22 February 2012 at 14:25 GMT
European PMI figures sink stocks
January's PMI figures in Europe were a pleasant surprise as they showed that the Eurozone was stabilising and even expanding slightly in the services sector. Today's February figures however crushed (at least in the short-term) any hope of momentum. Eurozone PMI manufacturing advance figures for February came out at 49.0, missing estimates of 49.4 but slightly up from 48.8 in January. The figures still signal a small contraction in the economy. Eurozone PMI services advance figures for February came out at 49.4, missing estimates of 50.6 and down from 50.4 in January.
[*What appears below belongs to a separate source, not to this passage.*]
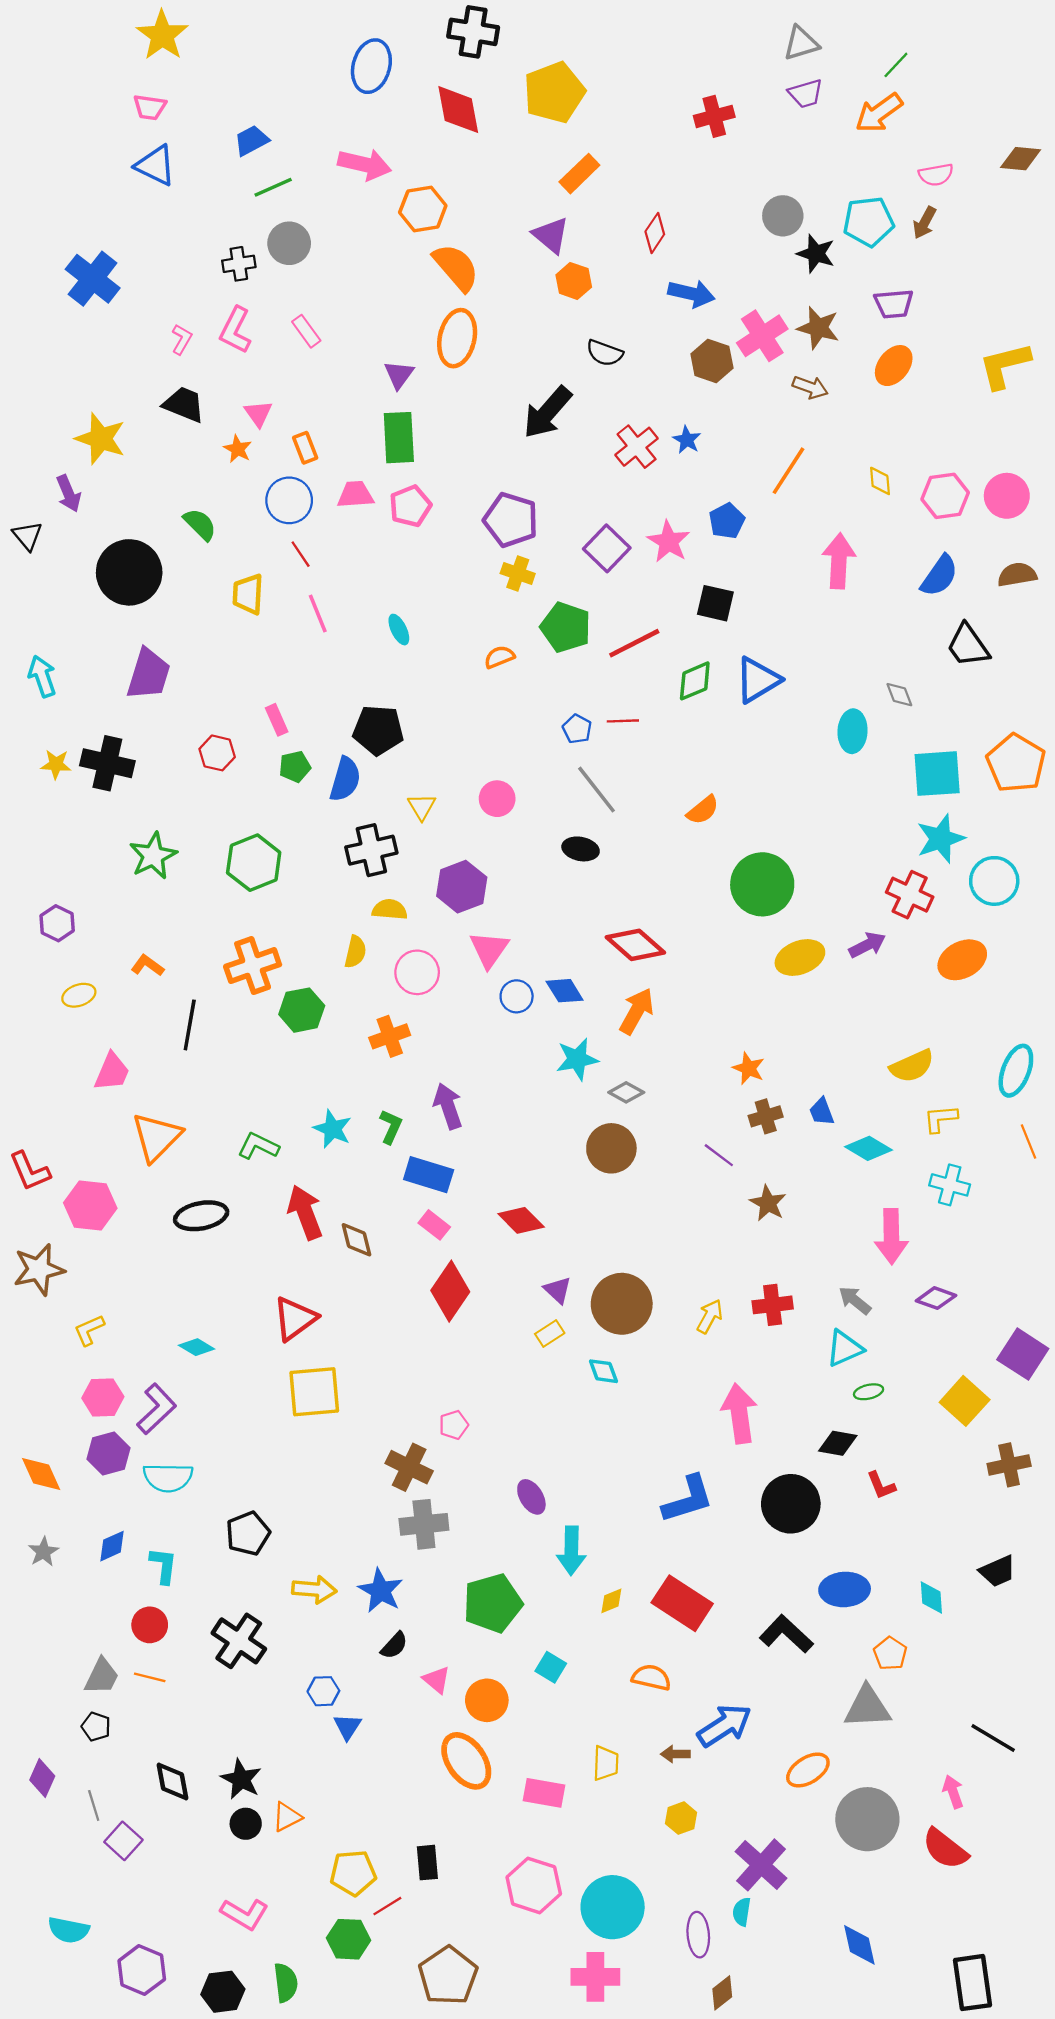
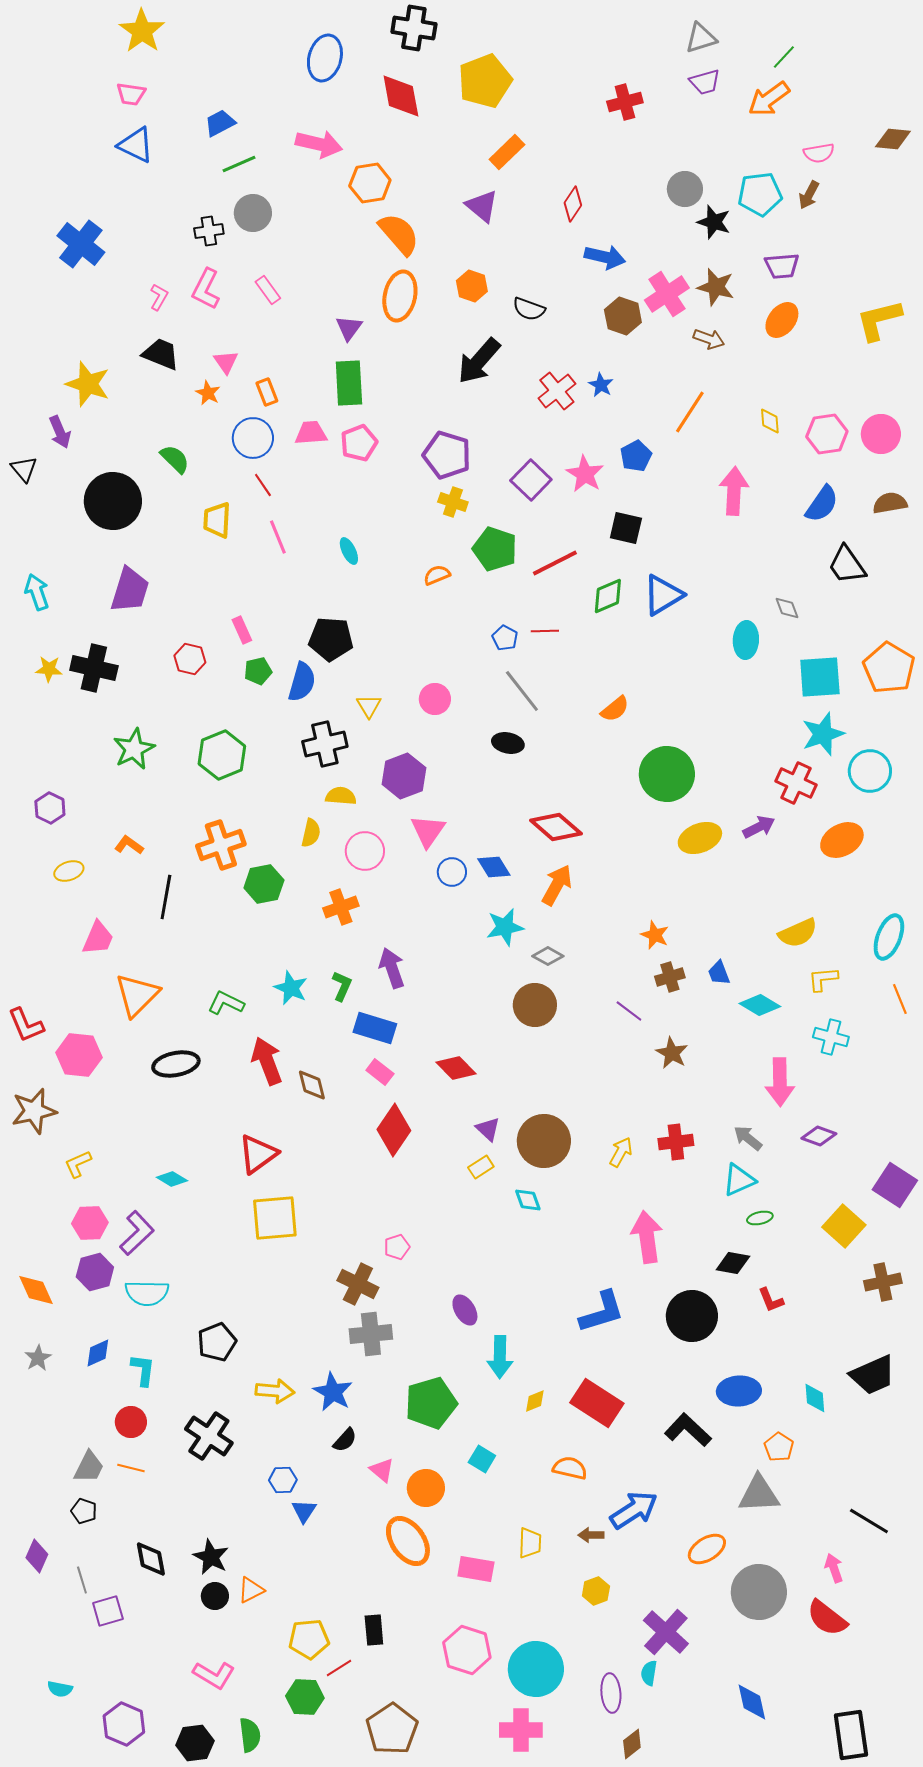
orange hexagon: (574, 281) -> (472, 286), moved
black trapezoid: (998, 1571) -> (873, 1375), size x1.4
purple square: (123, 1841) -> (108, 1611), turned 32
cyan semicircle: (69, 1930) -> (60, 1689), size x0.7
While the figures show stabilisation compared to the figures we saw back in October 2011 when the Euro debt crisis escalated at full speed they are still not moving enough in the right direction to really avoid a mild recession. Europe is thus still stuck in a thick fog with poor visibility and one main hope of European politicians must be for an acceleration in the US economy. In the short term this is a rather distant hope and therefore Europe seems unable to gain any help in reigniting its own growth.
Stocks are of course being dumped in today's session with the Stoxx 600 down 0.7 percent driven by financials. S&P 500 Index futures are currently down 0.2 percent ahead of the open and we expect minimal action with only US existing home sales for January expected (15:00 GMT) to come out at 4.66 mn, slightly up from 4.61 mn in December.
After the US close, HP is expected to report earnings and with Dell's EPS miss yesterday there is a downside risk to EPS consensus estimates for HP.